In another car, a member of his escort, his abdomen and face bloodied, was screaming in agony. The wounded man, conscious, wept as he was pulled out of the front passenger seat through the vehicle's roof.

Speaking from his hospital bed later, Murr said: "Thank God, it's OK ... The country is going through a difficult period and we all have to bear that."

Murr's father, longtime politician Michel Murr, said his son had suffered wounds in the face and burns in his legs and arms and was currently in the operating room. "I want to assure you that his life is not in danger," he told reporters at the hospital, where Lahoud and other politicians went to check on his condition.

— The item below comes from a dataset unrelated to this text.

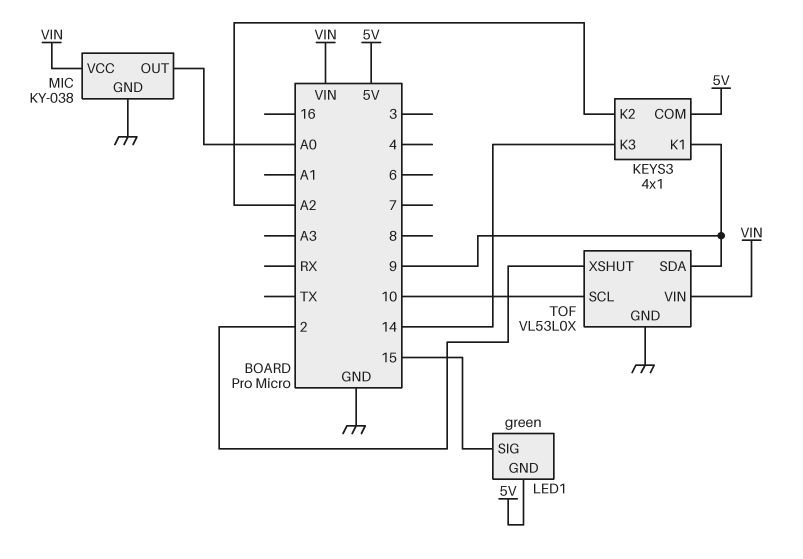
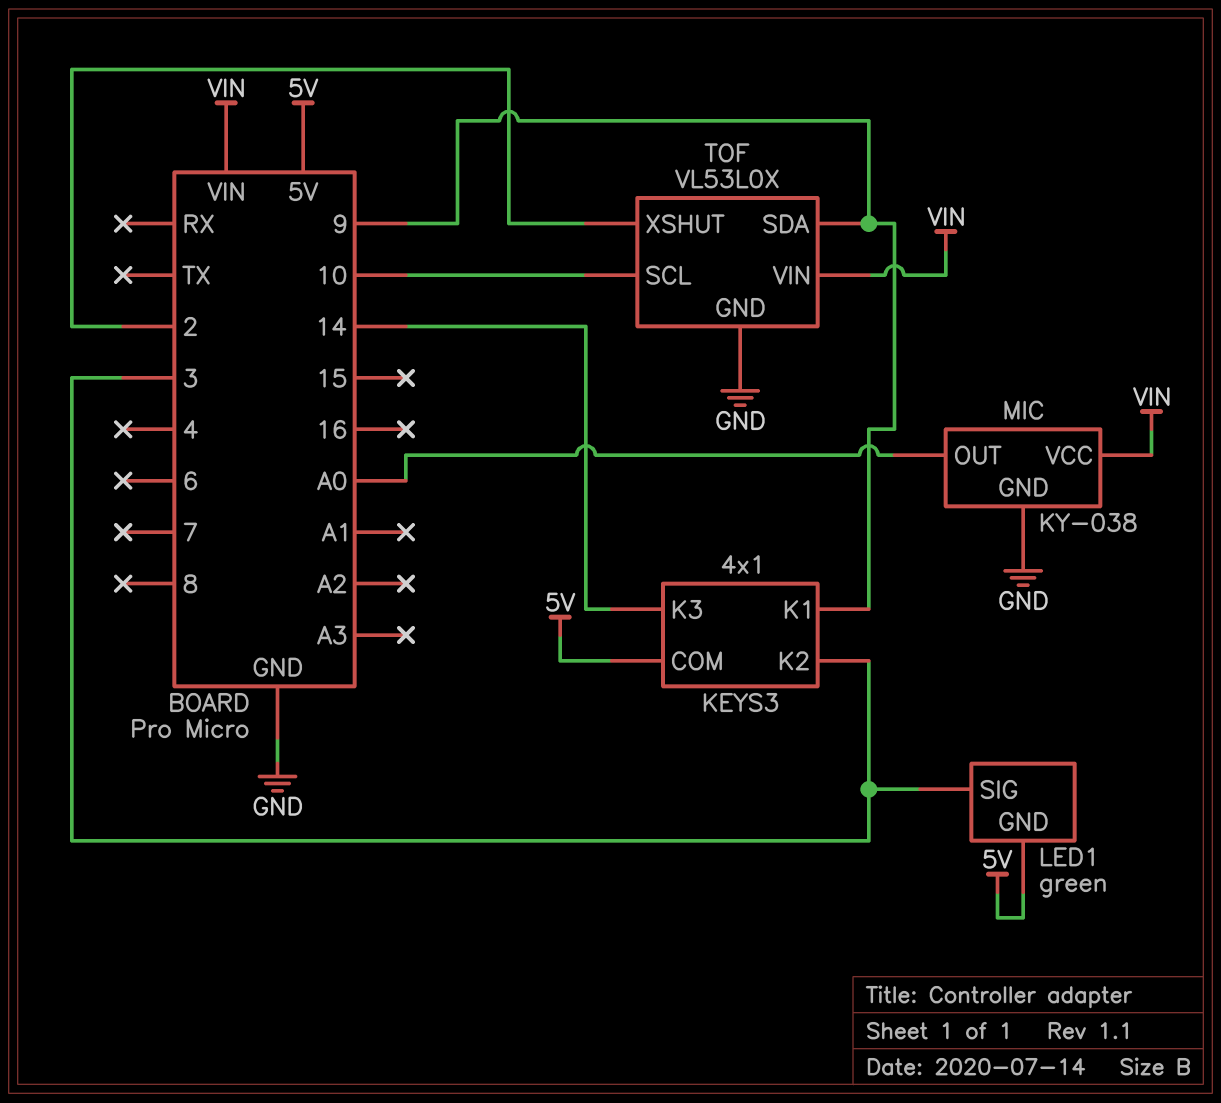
KEYS3 pin K2: A2 -> 3
LED1 pin SIG: 15 -> 3

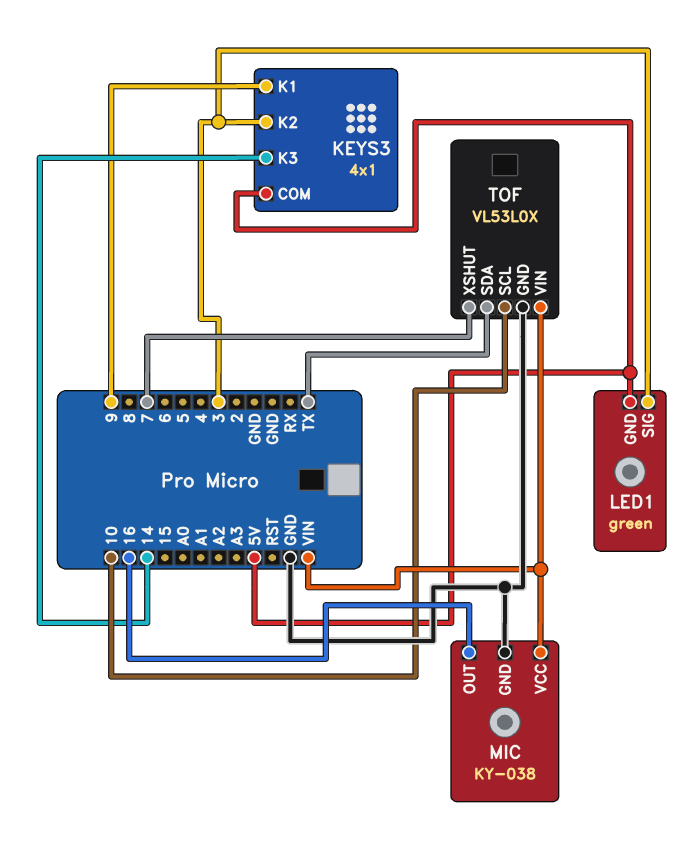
MIC pin OUT: A0 -> 16
TOF pin SDA: 9 -> TX
TOF pin XSHUT: 2 -> 7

The state-run National News Agency said one person was killed and six wounded, including an army colonel and the ambassador's wife. Police put the number of wounded at 13.

Syria strongly denounced the assassination attempt against Murr, saying "this terrorist act is a new circle in the series of explosions and assassinations that aim at destabilizing Lebanon and weakening its national unity."

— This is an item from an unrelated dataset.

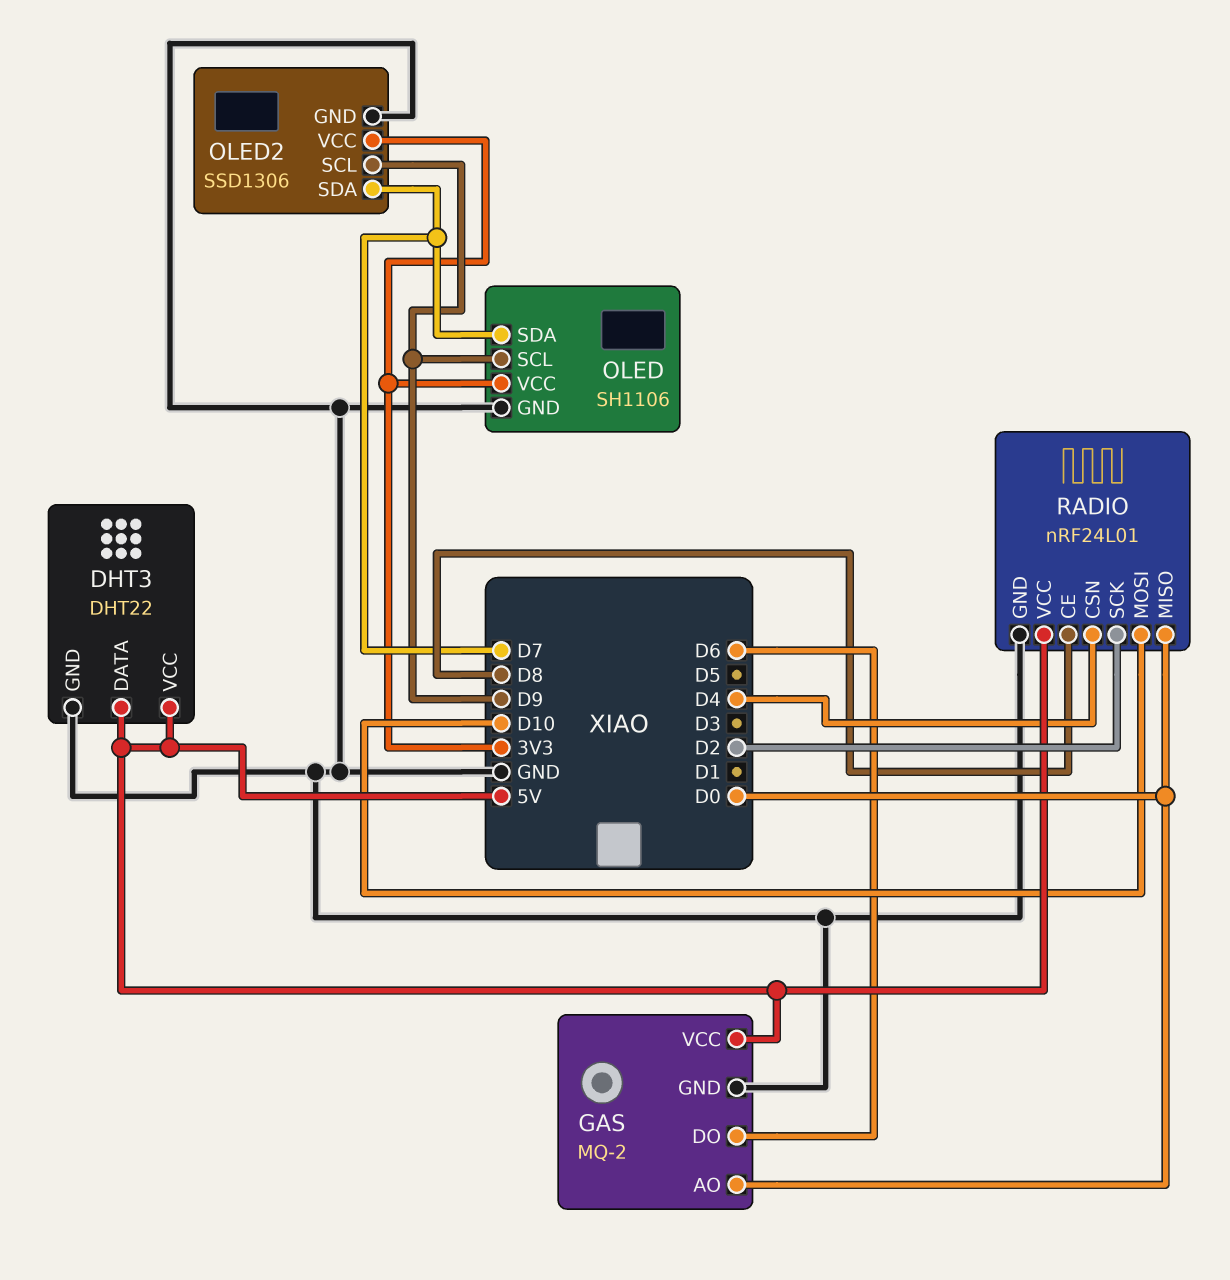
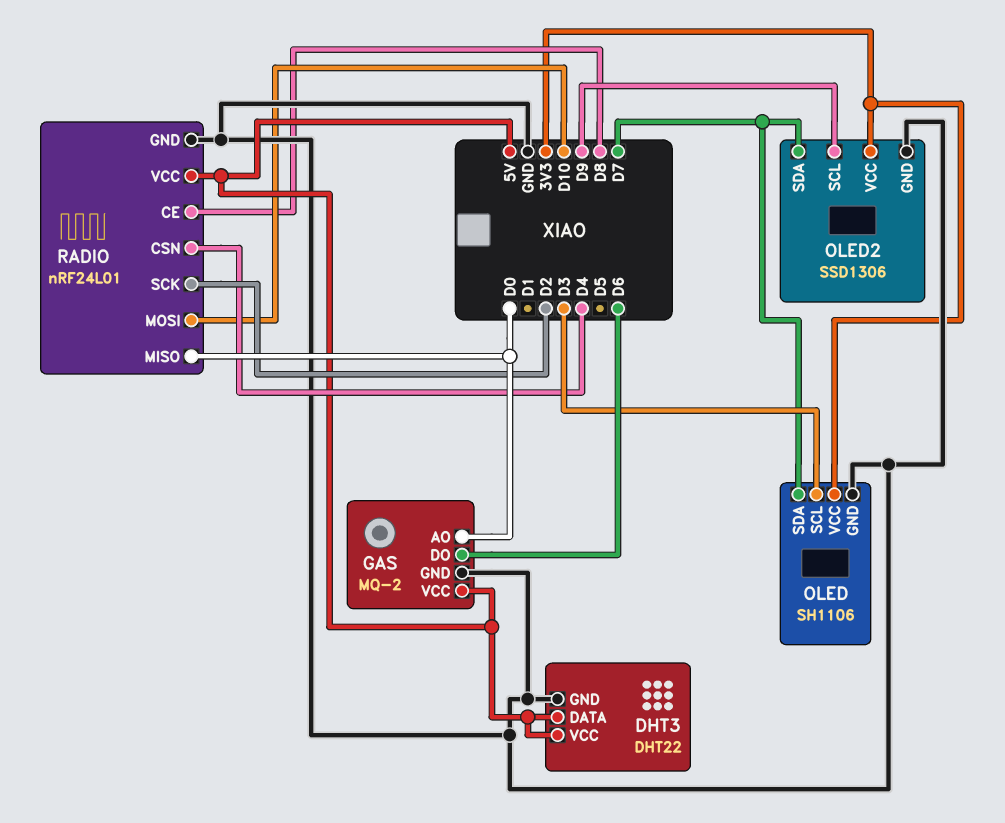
OLED pin SCL: D9 -> D3

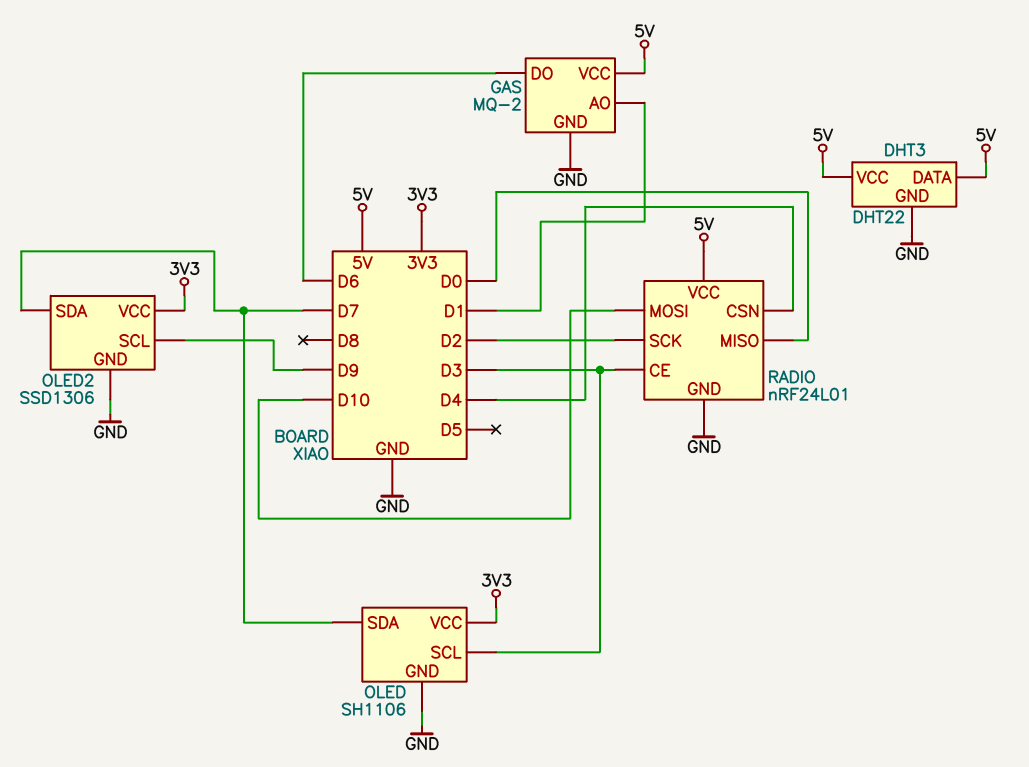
GAS pin AO: D0 -> D1
RADIO pin CE: D8 -> D3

A statement carried by Syria's official news agency SANA said the "perpetrators are intricately connected to Lebanon's enemies and to the enemies of stability in the region."

Murr is the fifth person to be targeted for assassination over the past year — but the first pro-Syrian among them to be hit.

The other attacks have targeted leading critics and political opponents of Damascus — most notably former prime minister Rafik Hariri, killed in a Feb. 14 blast. Anti-Syrian politicians accused the Syrian government and its allies in the Lebanese intelligence services of seeking to kill its rivals in Lebanon.

In September, Murr — the interior minister at the time — announced he uncovered an al Qaeda-linked plot to bomb the Italian and Ukrainian embassies in Beirut, assassinate Western diplomats and attack Lebanese security facilities.

Ten people were arrested, including Ismail Mohammed al-Khatib, who authorities claimed was the leader of an al Qaeda network in Lebanon. Al-Khatib died in police custody — of a heart attack, according to officials — but his followers blame authorities for his death.

In October, former economy minister Marwan Hamadeh survived a car bomb explosion with serious injuries. His bodyguard was killed. Hariri's assassination in February led to mass anti-Syrian protests and intensified international pressure that forced Syria to withdraw its army from Lebanon in April.

But even after the Syrian withdrawal, bombings continued. Anti-Syrian journalist Samir Kassir and former Communist Party leader George Hawi were killed in separate bombings of their cars in June.